Print the records below exactly, starting at the first line and stopping after the line that contains "Fix rich cobalt depsit loot". Leave out any pictures.

Page images and extracted text:
· · ·
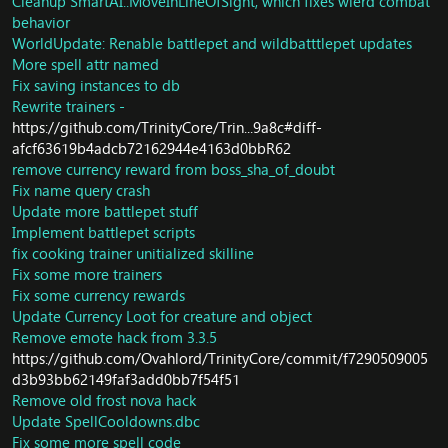
Cleanup SmartAI::MoveInLineOfSight, which fixes wierd combat
Update some packets and cleanup
Port spell area table from Cataclysm - which fixes -
behavior
(CMSG_AUCTION_HELLO_REQUEST,
https://www.emucoach.com/showthread.php/6575-
WorldUpdate: Renable battlepet and wildbatttlepet updates
CMSG_AUCTION_LIST_BIDDER_ITEMS,
Table-spell_area-is-not-working
+ more cases of it not
More spell attr named
CMSG_AUCTION_LIST_ITEMS,
working
Fix saving instances to db
SMSG_FEATURE_SYSTEM_STATUS_GLUE_SCREEN,
Fix obsidium Deposit Loot
CMSG_AUTO_EQUIP_ITEM_SLOT, CMSG_SELL_ITEM,
Rewrite trainers -
Fix saronite deposit Loot
CMSG_GET_ITEM_PURCHASE_DATA,
Fix rich cobalt depsit loot
https://github.com/TrinityCore/Trin...9a8c#diff-
CMSG_ITEM_PURCHASE_REFUND,
fix small thorium vein and cobalt deposit loot,
afcf63619b4adcb72162944e4163d0bbR62
CMSG_REFORGE_ITEM, SMSG_ITEM_PUSH_RESULT,
Fix copper vein Loot,
remove currency reward from boss_sha_of_doubt
SMSG_READ_ITEM_RESULT_FAILED,
Fix elementium vein, rich elementium vein, rich kyparite
Fix name query crash
SMSG_ITEM_UPGRADE_RESULT,
deposit,
Update more battlepet stuff
SMSG_SET_FORGE_MASTER,
Respawn a lot of creature/gameboject missing.
Implement battlepet scripts
SMSG_REMOVE_ITEM_PASSIVE,
fix cooking trainer unitialized skilline
SMSG_REFORGE_RESULT)
Fix some more trainers
New ByteBuffer function - ReadBit(&p_Bit) - p_Bit will be
Fix some currency rewards
set to next bit read (true/false)
Core/WorldSession: Remove code that takes a lot of
Update Currency Loot for creature and object
time.
Remove emote hack from 3.3.5
Implement better logging for slow opcodes
https://github.com/Ovahlord/TrinityCore/commit/f7290509005
Quest: Update currency reward for quest Restoring the
d3b93bb62149faf3add0bb7f54f51
Balance and Disarming the Enemy
Remove old frost nova hack
Fix crash in accessing invalid update fields
Update SpellCooldowns.dbc
Creature: Script NPC for quest Ellia Ravenmane:
Fix some more spell code
Redemption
· · ·
-- Solution to this problem --
Cleanup SmartAI::MoveInLineOfSight, which fixes wierd combat
Update some packets and cleanup
Port spell area table from Cataclysm - which fixes -
behavior
(CMSG_AUCTION_HELLO_REQUEST,
https://www.emucoach.com/showthread.php/6575-
WorldUpdate: Renable battlepet and wildbatttlepet updates
CMSG_AUCTION_LIST_BIDDER_ITEMS,
Table-spell_area-is-not-working
+ more cases of it not
More spell attr named
CMSG_AUCTION_LIST_ITEMS,
working
Fix saving instances to db
SMSG_FEATURE_SYSTEM_STATUS_GLUE_SCREEN,
Fix obsidium Deposit Loot
CMSG_AUTO_EQUIP_ITEM_SLOT, CMSG_SELL_ITEM,
Rewrite trainers -
Fix saronite deposit Loot
CMSG_GET_ITEM_PURCHASE_DATA,
Fix rich cobalt depsit loot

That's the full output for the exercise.